The chill in relations with the SEC has been a hot topic within the industry for more than two years, but SEC commissioner Hester Peirce highlighted the problem during the SEC Speaks conference earlier this month, slamming leaders of the commission for cultivating a culture she described as less interactive, more standoffish and less trustworthy in the eyes of the companies it regulates.

SEC Commissioner Hester M. Peirce

Executives in those companies, she said, have had a far greater need for guidance and information about new regulations during the past three years, but have far less confidence in the SEC’s ability or willingness to provide it.

The development of the Registered Fund Statistics report began during the two-year administration of former DIM director William Birdthistle, who stepped down in March and, fairly or not, got much of the blame from fund companies unhappy with what they said was an increasing tendency among SEC staff respond to requests for information with either silence or notice of impending examinations.

Birdthistle’s successor as head of the DIM, Natasha Vij Greiner, was a deputy director of the Examinations Division that would have been sending many of those notices. However, during her appearance at an Investment Adviser Association conference March 7 – one day before she replaced Birdthistle as DIM director – Greiner spoke extensively about the value to the SEC of an open and informative relationship with registrants.

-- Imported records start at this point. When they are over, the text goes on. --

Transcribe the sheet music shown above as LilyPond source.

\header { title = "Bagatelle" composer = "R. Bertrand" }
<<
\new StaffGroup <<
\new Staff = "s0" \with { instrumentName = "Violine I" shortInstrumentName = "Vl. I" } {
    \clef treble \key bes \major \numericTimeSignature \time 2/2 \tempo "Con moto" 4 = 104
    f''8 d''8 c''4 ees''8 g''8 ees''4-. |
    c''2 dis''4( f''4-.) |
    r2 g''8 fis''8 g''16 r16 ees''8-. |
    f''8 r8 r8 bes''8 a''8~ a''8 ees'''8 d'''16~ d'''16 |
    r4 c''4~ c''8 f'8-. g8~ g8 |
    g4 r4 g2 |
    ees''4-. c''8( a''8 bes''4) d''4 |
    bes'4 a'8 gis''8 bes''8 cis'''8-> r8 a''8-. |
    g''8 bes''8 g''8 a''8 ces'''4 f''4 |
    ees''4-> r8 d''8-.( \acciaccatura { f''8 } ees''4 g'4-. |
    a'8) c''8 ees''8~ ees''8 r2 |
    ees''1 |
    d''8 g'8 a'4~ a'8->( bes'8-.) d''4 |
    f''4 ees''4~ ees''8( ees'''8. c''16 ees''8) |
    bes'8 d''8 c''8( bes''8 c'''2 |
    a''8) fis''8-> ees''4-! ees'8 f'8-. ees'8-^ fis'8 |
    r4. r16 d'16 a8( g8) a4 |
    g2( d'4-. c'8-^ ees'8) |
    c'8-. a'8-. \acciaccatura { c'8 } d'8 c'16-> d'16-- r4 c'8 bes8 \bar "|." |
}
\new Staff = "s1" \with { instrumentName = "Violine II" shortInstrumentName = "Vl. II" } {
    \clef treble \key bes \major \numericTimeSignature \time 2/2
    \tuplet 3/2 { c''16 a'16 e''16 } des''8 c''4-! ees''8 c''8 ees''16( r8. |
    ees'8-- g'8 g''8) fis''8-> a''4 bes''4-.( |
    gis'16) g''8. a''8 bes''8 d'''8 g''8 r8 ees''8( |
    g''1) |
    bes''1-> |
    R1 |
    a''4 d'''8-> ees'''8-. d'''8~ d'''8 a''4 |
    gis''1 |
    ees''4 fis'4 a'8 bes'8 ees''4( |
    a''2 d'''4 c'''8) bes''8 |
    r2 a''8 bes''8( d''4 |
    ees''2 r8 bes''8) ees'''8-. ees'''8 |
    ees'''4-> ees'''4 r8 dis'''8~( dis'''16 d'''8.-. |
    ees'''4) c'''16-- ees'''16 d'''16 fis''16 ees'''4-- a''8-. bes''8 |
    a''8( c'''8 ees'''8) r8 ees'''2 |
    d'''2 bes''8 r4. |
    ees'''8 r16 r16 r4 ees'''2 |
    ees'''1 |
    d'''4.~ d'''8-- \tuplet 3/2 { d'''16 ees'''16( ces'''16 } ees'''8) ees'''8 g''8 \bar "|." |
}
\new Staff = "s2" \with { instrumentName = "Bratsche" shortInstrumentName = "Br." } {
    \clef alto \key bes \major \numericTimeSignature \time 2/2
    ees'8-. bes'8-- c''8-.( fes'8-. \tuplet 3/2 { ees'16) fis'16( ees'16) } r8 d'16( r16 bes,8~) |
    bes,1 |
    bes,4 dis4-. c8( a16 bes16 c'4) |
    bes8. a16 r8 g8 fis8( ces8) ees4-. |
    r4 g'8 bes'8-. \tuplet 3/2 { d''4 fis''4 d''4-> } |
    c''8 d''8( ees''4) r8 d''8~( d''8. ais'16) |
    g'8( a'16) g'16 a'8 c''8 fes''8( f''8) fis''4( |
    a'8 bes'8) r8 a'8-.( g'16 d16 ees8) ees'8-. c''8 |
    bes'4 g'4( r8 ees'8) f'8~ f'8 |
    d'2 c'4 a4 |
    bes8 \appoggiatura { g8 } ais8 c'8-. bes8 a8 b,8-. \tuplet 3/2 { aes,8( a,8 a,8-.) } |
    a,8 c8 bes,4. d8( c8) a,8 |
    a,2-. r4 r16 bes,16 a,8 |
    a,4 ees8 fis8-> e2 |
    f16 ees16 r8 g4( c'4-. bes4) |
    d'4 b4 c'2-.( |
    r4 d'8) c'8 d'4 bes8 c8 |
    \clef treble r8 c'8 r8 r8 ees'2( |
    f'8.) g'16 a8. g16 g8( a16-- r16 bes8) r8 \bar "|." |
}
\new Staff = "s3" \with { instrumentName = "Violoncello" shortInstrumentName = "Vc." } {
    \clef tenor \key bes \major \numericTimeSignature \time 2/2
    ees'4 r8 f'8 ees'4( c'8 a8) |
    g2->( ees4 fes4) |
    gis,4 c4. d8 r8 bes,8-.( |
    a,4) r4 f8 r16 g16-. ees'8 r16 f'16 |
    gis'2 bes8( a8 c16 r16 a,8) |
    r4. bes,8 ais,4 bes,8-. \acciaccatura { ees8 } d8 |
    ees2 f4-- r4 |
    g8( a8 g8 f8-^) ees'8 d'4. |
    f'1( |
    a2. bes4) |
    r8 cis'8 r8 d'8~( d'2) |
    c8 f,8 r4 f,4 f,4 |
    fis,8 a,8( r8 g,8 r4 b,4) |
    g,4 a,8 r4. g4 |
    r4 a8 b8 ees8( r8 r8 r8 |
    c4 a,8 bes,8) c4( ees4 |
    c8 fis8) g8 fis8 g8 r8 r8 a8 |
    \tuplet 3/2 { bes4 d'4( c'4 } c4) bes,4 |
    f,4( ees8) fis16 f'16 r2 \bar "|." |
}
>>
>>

Natasha Vij Greiner, director, SEC DIM

She highlighted the positive impact she’d seen from efforts to inform registered companies about the intricacies of new regulations and provide tips on more efficient compliance through both direct guidance and general publications like FAQs and risk alerts.

“In addition to providing recommendations to the commission on rulemaking initiatives, the division staff actively engages with industry participants, providing technical guidance, and assistance on the interpretation and application of existing and new rules,” Greiner said during a panel session she led during SEC Speaks, an annual conference designed to allow SEC staffers to explain rulemaking and compliance directly to attorneys for fund advisers and boards.

No count of compliance-oriented publications is available, but other DIM speakers during the panel session cited instances in which they’d seen tangibly positive results with registrants after the publication of risk alerts, FAQs or other sources of information. None acknowledged the sense of alienation described by Peirce and other industry sources, but they did say it is common for DIM staff to offer compliance guidance to registrants in person at conferences and other individual and group meetings.

During the event Greiner praised DIM staff for a deep understanding of the asset management industry based partly on its constant review of “thousands of fund registration statements and other disclosure documents each year,” and called out the DIM’s analytics office in particular for its “deeply sound analytics and insight into the asset-management industry.”